The other candidates who are above the petitioner at the national level have not chosen to come and challenge their non-selection. It is quite

possible that the other candidates would have been selected in other professional courses or are not interested in the selection at all. In such an

event, to direct the Selection Committee to conduct a fresh selection will be unnecessary. The Supreme Court in State of Orissa and others v.

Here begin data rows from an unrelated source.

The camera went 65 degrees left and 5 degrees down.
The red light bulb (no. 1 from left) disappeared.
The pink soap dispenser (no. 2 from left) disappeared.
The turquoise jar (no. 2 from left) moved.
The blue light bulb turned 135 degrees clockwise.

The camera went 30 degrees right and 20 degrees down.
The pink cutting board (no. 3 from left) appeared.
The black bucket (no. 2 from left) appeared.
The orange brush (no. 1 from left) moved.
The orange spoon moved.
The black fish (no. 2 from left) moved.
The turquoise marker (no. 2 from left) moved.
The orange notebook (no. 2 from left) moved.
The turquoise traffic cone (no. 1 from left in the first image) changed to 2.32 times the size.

Pragnaparamitha Samanatha (1998) 7 SCC 106, held that it is only those who are diligent and approach this Court in time, who can be given

such relief.

13. In view of this assurance, the merits of the matters are not gone into. It is also made clear this case will not be cited as precedent by other

students.

29. In such view of the matter, can the claim made by the petitioner be rejected merely because the petitioner''s daughter has been admitted in

B.D.S. without considering the fact that she is only seeking for transfer from B.D.S. course to M.B.B.S. as per the dictum laid down by the

Honourable Supreme Court mentioned supra. The claim of the petitioner has to be considered as she was the one who has come to this Court at

the appropriate time and brought to the notice of this Court as well as the Government the availability of four seats in the sixth respondent college.

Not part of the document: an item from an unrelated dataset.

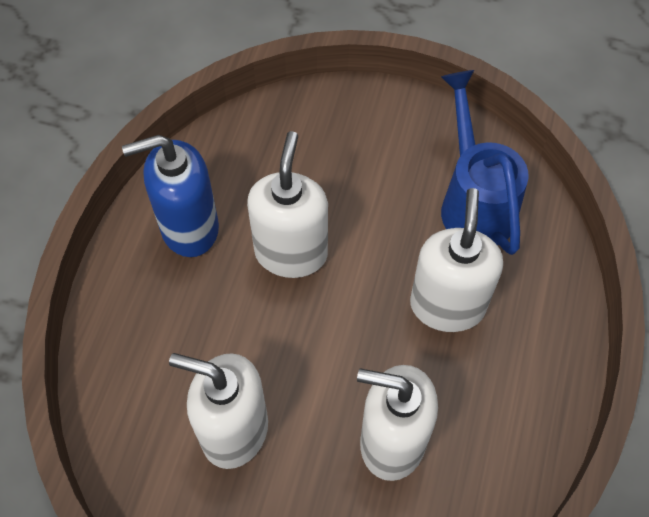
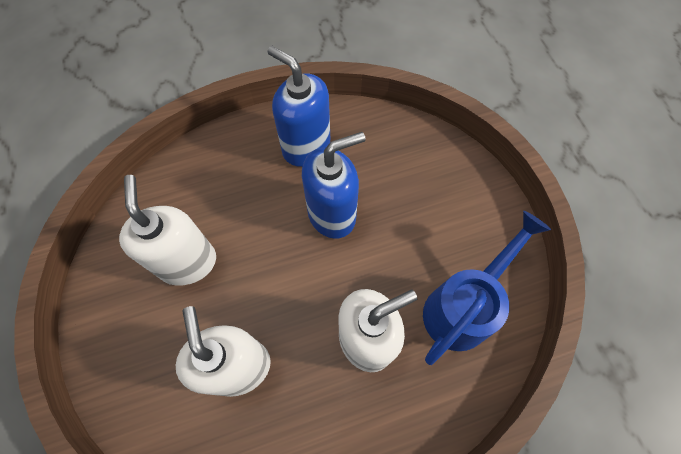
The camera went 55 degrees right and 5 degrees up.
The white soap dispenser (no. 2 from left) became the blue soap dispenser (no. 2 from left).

Thus, the petitioner is a whistle blower. Thus, by applying the ratio laid down by the Honourable Supreme Court in the above decision, it is only

the petitioner who has approached this Court at the earliest point of time and it is she who has to be given the relief when there is no one else is

before this Court seeking such a relief.

30. Of course, this Court can only issue direction to the Selection Committee and the Government to take necessary steps to ensure that the three

other seats are not wasted especially when the Honourable Supreme Court itself has directed that there may not be any embargo to consider

granting transfer of the student pursuing B.D.S. course to M.B.B.S. course. Here, as mentioned above, the petitioner alone seeks for transfer for

her daughter. As mentioned above, the petitioner''s daughter has already secured admission to B.D.S. course in a Government quota and now it is

brought to the notice of this Court that there are totally four seats lying vacant in the sixth respondent institution in which the petitioner''s daughter

and three other meritorious candidates can be accommodated. It is needless to mention that the meritorious candidates can be accommodated in

the remaining three unfilled seats only by resorting to transfer from B.D.S. course to M.B.B.S. course and not otherwise who have opted for the

course. In other words, the selection committee or the Government cannot fill up the three remaining seats by resorting to fresh selection process

and only transfer of stream is permissible so that valuable four medical seats should not go waste during the current academic year. In such view of

the matter, a direction is given to the Selection Committee as well as the Government to consider the claim of the petitioner for accommodating her

daughter in M.B.B.S. course by transfer in one of the existing vacant seats in the sixth respondent college and also as observed above, consider

filling up the three remaining left over seats by transfer from B.D.S. stream to M.B.B.S. course only. In such process, it is for the Government to

get necessary approval from the Medical Council of India, if necessary.

31. With the aforesaid direction, the writ petition is ordered. The Selection Committee as well as the Government can consider the claim of the

petitioner to accommodate her daughter in the existing left over vacancy in the sixth respondent institution for transfer from B.D.S. stream to

M.B.B.S. course and also to fill up the vacant seats in the sixth respondent college. Such an exercise shall be completed within a period of ten days

from the date of receipt of a copy of this order. No costs. Consequently, connected miscellaneous petitions are closed.